The new regulatory frameworks can provide benefits to consumers in at least four major ways. The first is the avoidance of rate shocks.
Many of the foregoing policy tools have the effect of smoothing rate trajectories to avoid large step increases in rates. CWIP does this by reducing total financing charges. Rate and revenue caps do it by providing multi-year plans that can transition to higher unit costs over a period of years with limits on annual increases. And revenue decoupling and formula rate plans do it by adjusting rates regularly and providing refunds when the weather, fuel prices, or economic activity cause revenues to be too high.
All of these will help to avoid situations like those that occurred recently in Maryland, where fuel costs were deferred from July 2000—when customer choice was introduced—until July 2006 when an associated rate freeze was lifted and utilities in the state had standing to ask for the recovery of new costs. At that point, the request translated into a 72 percent increase in retail rates.

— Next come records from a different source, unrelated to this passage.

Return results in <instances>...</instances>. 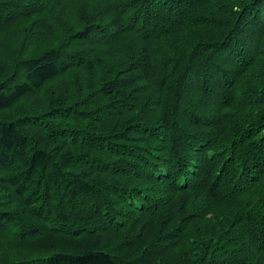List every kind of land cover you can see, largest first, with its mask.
<instances>
[{
    "label": "trees",
    "instance_id": "trees-1",
    "mask_svg": "<svg viewBox=\"0 0 264 264\" xmlns=\"http://www.w3.org/2000/svg\"><path fill=\"white\" fill-rule=\"evenodd\" d=\"M0 264H264V0H0Z\"/></svg>",
    "mask_w": 264,
    "mask_h": 264
}]
</instances>
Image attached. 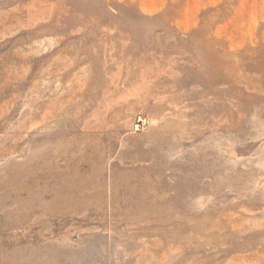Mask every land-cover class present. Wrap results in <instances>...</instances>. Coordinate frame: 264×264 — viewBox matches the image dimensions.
Masks as SVG:
<instances>
[{
  "label": "rangeland",
  "instance_id": "rangeland-1",
  "mask_svg": "<svg viewBox=\"0 0 264 264\" xmlns=\"http://www.w3.org/2000/svg\"><path fill=\"white\" fill-rule=\"evenodd\" d=\"M0 264H264V0H0Z\"/></svg>",
  "mask_w": 264,
  "mask_h": 264
}]
</instances>
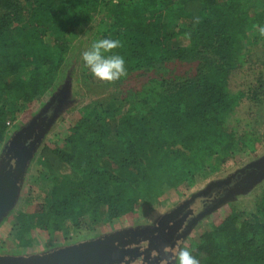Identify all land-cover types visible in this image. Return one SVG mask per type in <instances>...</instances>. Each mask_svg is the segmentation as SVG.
<instances>
[{
  "label": "trees",
  "instance_id": "obj_1",
  "mask_svg": "<svg viewBox=\"0 0 264 264\" xmlns=\"http://www.w3.org/2000/svg\"><path fill=\"white\" fill-rule=\"evenodd\" d=\"M96 17L93 42L122 41L114 52L128 75L102 83L80 62L82 85L107 95L72 110L62 144L40 151L49 191L32 214L17 213L19 239L59 241L67 223L140 214L262 142L264 0H0V143L20 111L55 89ZM175 63L193 71L179 74ZM133 74L138 88L124 85ZM194 202L193 215L209 205ZM185 247L200 264H264V189L253 209L223 212Z\"/></svg>",
  "mask_w": 264,
  "mask_h": 264
},
{
  "label": "rangeland",
  "instance_id": "obj_2",
  "mask_svg": "<svg viewBox=\"0 0 264 264\" xmlns=\"http://www.w3.org/2000/svg\"><path fill=\"white\" fill-rule=\"evenodd\" d=\"M98 20L96 17L90 25L92 28L75 40V49L67 57L62 77L55 89L20 111L9 126L7 138L0 143V174L2 170L11 168L16 175L12 200L0 213V259L5 257L7 260L0 261V264H18L27 261L20 259L32 256H35V261L42 263L48 258L71 254L80 247L103 240L116 241L114 244L117 246H131L135 240L136 243L143 242L151 235L165 236L163 239L167 242L160 245L162 249L174 246L177 239H181L185 247L207 224H215L223 212H229L233 207L253 209L264 189L263 133L262 142L255 152L235 156L221 171L210 176L208 173L197 176L196 183L183 195L173 189L164 191L152 206L142 205L140 214L126 215L97 227L83 226L78 230H73L67 223L59 241L49 240L43 234H27L26 239L16 236L17 213L32 214L33 204L46 202L49 185L48 180L44 179L46 170L43 169L40 151L45 145L54 147L62 144L66 131L60 123L72 110L89 99H102L107 95L103 91H97L96 94L87 91L80 77L82 53L91 47L92 30L96 28ZM174 67L179 74L193 71L192 65L188 63H175ZM86 73L91 74L89 70ZM141 81L142 78L133 74L124 81V85L138 88ZM14 144L21 146L19 157L22 161H18L17 167L14 159L8 160V147ZM199 198L203 199L205 205H209L193 215L190 206ZM148 247L149 244L145 245L134 261L122 264H160L165 253L153 257L151 251L154 248Z\"/></svg>",
  "mask_w": 264,
  "mask_h": 264
},
{
  "label": "water",
  "instance_id": "obj_3",
  "mask_svg": "<svg viewBox=\"0 0 264 264\" xmlns=\"http://www.w3.org/2000/svg\"><path fill=\"white\" fill-rule=\"evenodd\" d=\"M15 138V137H14ZM13 138V139H14ZM13 139L11 141H13ZM10 147V145H9ZM8 147V160L14 159L19 165L18 161H22L19 157L21 148L20 145H13ZM0 174V213L10 204L16 185V178L11 168L2 170ZM127 240H125L126 242ZM116 241L107 242L103 240L95 242L91 245L80 247L71 254H64L61 256L48 258L45 262L38 263L35 261V256L31 258H22L26 262H18V264H122L136 259L135 254L138 251V246H117ZM120 242L123 243V240ZM0 261H7L5 257ZM7 264H11L5 262Z\"/></svg>",
  "mask_w": 264,
  "mask_h": 264
},
{
  "label": "clouds",
  "instance_id": "obj_4",
  "mask_svg": "<svg viewBox=\"0 0 264 264\" xmlns=\"http://www.w3.org/2000/svg\"><path fill=\"white\" fill-rule=\"evenodd\" d=\"M259 34L264 36V26L259 27ZM121 47L123 44L119 39L102 38L94 41L91 47L82 53L84 66L96 80L115 84L128 75L124 57L114 52ZM182 245V240L177 239L174 246H165V256L161 258L160 264H200V260L192 254L193 250ZM152 255L155 257L158 253L153 252Z\"/></svg>",
  "mask_w": 264,
  "mask_h": 264
},
{
  "label": "flooded vegetation",
  "instance_id": "obj_5",
  "mask_svg": "<svg viewBox=\"0 0 264 264\" xmlns=\"http://www.w3.org/2000/svg\"><path fill=\"white\" fill-rule=\"evenodd\" d=\"M170 230H171V228H170ZM163 238H165L164 235H161L160 237H155V235H151L150 237L146 238V240L143 241V242L142 241H138L136 243L137 240H135L134 244L131 245V246H138V251L135 254V257L138 255V253L140 251H143L142 250L143 247L145 248V245H147V244H149L148 248H152L153 247L154 251L156 253H160L161 254V252H164L163 249H162L163 247H161L160 245L163 244V243H166L167 241H166V239L164 240ZM154 251H151V252L153 253ZM143 257H148V255H143Z\"/></svg>",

A second benefit involves removing barriers to needed new investment, and allowing new infrastructure of all kinds to be built. This is the most significant long-term benefit because it means reliability, service quality, and environmental quality will continue to be improved.
A third, related benefit involves access to private capital on more reasonable terms and conditions than would be the case under traditional regulation. This translates into lower borrowing costs for utilities, and as a result, lower rates for customers.
A fourth major benefit involves increases in construction and operating efficiency when utilities respond to performance-based incentives. These expose the utility to a portion of the risk of cost overruns, and provide a clear demonstration of how performance-based policies can be used to rebalance risk between customers and shareholders. This type of policy can create a strong incentive for the utility to manage construction effectively and even to pass construction risk on to contractors via performance-based contract terms.
The electric power industry is investing to build a modern, cleaner, and more efficient electrical system. In working with state regulators to develop innovative regulatory frameworks, the industry will facilitate and encourage this investment, benefiting customers and society alike.